**TASK STATEMENT**
Starting at the line that holds "12: (370, 41)" and stopping at the line that holds "38: (138, 35)", restate the records below word for word, with both of those lines included.

**Stored items from a collection**

=== Section Start ===

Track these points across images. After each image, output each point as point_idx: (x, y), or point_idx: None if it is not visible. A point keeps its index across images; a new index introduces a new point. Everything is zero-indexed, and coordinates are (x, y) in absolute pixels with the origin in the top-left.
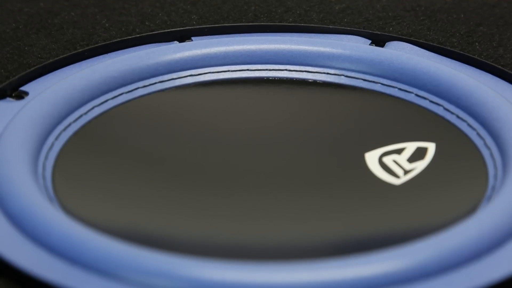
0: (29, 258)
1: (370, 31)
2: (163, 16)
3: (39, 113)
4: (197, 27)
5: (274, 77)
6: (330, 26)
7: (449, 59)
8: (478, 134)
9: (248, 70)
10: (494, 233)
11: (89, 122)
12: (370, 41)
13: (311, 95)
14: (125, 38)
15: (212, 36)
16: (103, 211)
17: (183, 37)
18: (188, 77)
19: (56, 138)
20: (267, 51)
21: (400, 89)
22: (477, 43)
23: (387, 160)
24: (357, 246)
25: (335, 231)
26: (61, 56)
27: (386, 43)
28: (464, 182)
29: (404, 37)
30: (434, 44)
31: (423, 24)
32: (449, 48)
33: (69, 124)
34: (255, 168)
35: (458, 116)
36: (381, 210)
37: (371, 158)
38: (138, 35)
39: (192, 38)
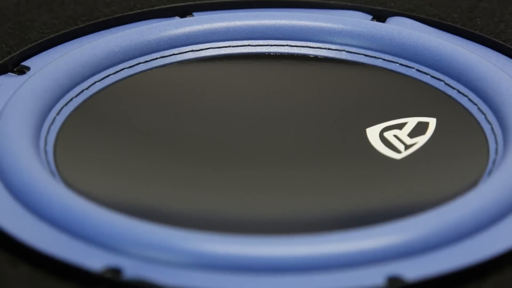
0: (30, 232)
1: (372, 7)
2: None
3: (41, 88)
4: (198, 2)
5: (276, 53)
6: (332, 2)
7: (450, 34)
8: (479, 109)
9: (249, 45)
10: (495, 206)
11: (91, 97)
12: (371, 17)
13: (312, 70)
14: (127, 13)
15: (213, 11)
16: (105, 185)
17: (184, 12)
18: (190, 53)
19: (58, 113)
20: (269, 26)
21: (401, 64)
22: (478, 19)
23: (388, 135)
24: (358, 220)
25: (336, 205)
26: (63, 32)
27: (387, 19)
28: (465, 157)
29: (405, 12)
30: (435, 20)
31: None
32: (450, 23)
33: (71, 99)
34: (256, 143)
35: (459, 91)
36: (382, 184)
37: (372, 133)
38: (139, 11)
39: (194, 13)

=== Section End ===

**OUTPUT FOR THIS TASK**
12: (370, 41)
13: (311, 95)
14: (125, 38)
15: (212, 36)
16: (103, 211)
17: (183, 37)
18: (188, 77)
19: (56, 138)
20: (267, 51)
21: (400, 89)
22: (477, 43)
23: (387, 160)
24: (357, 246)
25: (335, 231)
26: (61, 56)
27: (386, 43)
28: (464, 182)
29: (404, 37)
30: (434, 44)
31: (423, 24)
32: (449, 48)
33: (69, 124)
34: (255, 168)
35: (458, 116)
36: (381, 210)
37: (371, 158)
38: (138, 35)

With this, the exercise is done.